For his part, a profoundly bored-looking Xi simply said that “China is willing to jointly appeal with France to the international community to remain rational and calm”. Yesterday they issued an ambiguously worded joint statement to that effect.

The Chinese economy and trade are just as important. Beijing has grossly exploited its membership of the World Trade Organization (WTO), notes Murray:

China’s top politicians and envoys are busily travelling the world making trade deals. Ever since Beijing was allowed into the World Trade Organisation in 2001 – a decision which already looks both world-historic and unwise – it has used its financial clout to simultaneously exploit the rules and break them.

Taking advantage of rules that serve you and breaking those that don’t should be enough to show that they are not worthy to be a member. But now China is too powerful:

Today, they don’t hide their desire to ensure Chinese economic dominance in the 21st century.

A long-term goal in China’s hybrid war against the West is to strip the dollar of its status as the world’s main currency, preferably with the help of the US’s neighbours:

Just this week, China was once again in America’s own backyard. After quick negotiations, a new agreement between China and Brazil was announced. The most salient factor: the deal completely bypasses the American dollar, which would once have been the standard for such negotiations.

This state of affairs is partly the United States’ own fault, Murray analysed. American monetary and fiscal policy has been irresponsible:

Because successive American governments – of all political stripes – have done a great deal in recent decades to diminish the standing of the US dollar. It doesn’t matter whether the president, House or Senate are Democrat or Republican, US government spending and debt just keep rocketing up and up.

The West doesn’t give a damn about holding China responsible for the Wuhan virus, but distracts itself with ridiculous inconsistencies, while China unchallenged continues to run its own race, notes Murray.

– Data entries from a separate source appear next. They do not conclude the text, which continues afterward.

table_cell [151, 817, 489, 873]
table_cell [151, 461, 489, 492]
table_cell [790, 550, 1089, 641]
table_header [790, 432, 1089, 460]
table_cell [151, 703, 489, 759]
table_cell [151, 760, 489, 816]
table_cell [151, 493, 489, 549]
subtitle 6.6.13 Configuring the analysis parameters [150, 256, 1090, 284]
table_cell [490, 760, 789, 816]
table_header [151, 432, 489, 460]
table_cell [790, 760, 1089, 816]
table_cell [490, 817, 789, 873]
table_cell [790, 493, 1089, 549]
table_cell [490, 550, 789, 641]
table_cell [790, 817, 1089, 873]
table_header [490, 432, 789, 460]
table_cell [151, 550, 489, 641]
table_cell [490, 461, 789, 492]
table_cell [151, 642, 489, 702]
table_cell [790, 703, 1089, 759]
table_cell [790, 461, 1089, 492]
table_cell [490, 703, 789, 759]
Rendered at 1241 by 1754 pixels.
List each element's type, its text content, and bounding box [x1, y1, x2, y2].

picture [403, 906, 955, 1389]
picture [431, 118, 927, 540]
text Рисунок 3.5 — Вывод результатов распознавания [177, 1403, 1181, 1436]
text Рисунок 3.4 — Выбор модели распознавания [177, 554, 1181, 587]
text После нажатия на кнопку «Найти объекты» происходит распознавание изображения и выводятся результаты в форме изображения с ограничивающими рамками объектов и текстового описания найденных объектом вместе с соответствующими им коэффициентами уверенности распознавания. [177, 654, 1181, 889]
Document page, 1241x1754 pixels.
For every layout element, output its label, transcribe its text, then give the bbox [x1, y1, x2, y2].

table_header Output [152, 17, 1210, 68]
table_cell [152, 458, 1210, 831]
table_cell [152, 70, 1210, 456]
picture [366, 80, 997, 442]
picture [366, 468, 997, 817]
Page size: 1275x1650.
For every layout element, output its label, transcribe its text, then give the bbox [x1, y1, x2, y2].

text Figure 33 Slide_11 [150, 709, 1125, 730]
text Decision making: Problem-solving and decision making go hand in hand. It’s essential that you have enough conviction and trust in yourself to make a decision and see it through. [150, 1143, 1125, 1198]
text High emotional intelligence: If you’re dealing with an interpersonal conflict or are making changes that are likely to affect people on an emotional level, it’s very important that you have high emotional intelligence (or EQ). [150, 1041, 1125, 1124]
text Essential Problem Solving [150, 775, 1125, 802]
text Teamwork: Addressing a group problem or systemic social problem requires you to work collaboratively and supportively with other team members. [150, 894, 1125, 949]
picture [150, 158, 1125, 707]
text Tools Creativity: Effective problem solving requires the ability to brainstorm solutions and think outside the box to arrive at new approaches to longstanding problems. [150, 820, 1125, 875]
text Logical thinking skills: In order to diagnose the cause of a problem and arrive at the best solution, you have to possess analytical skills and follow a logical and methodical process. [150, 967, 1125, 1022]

One of the worst means of distraction in the West is also significantly Chinese:

For instance, in the tech world it has been clear for years that the platform TikTok, a Chinese firm, is highly suspect. Indeed, it has long been accused of data harvesting. The platform has captivated children and teenagers in Britain and America, but it has not been allowed to trouble the youth of China.

While our children – and some adults – do the latest stupid dance for the platform, they don’t seem to have realised that they are not using a product. They are the product, their information is the key.

Neither Washington nor London are tackling the problems quickly enough, concludes Murray, who does not think highly of today’s Western society. Emperor Nero lingering while Rome burns was being responsible compared to our leaders today:

Our societies – and governments – have been doing silly little dances – sometimes on TikTok, sometimes, like Macron in Beijing – while the Chinese Communist Party moves the ground from under our dancing feet. If you take the long view, the things that our leaders have allowed, encouraged and been distracted by in the past 20 years make the Emperor Nero look like a model of responsibility.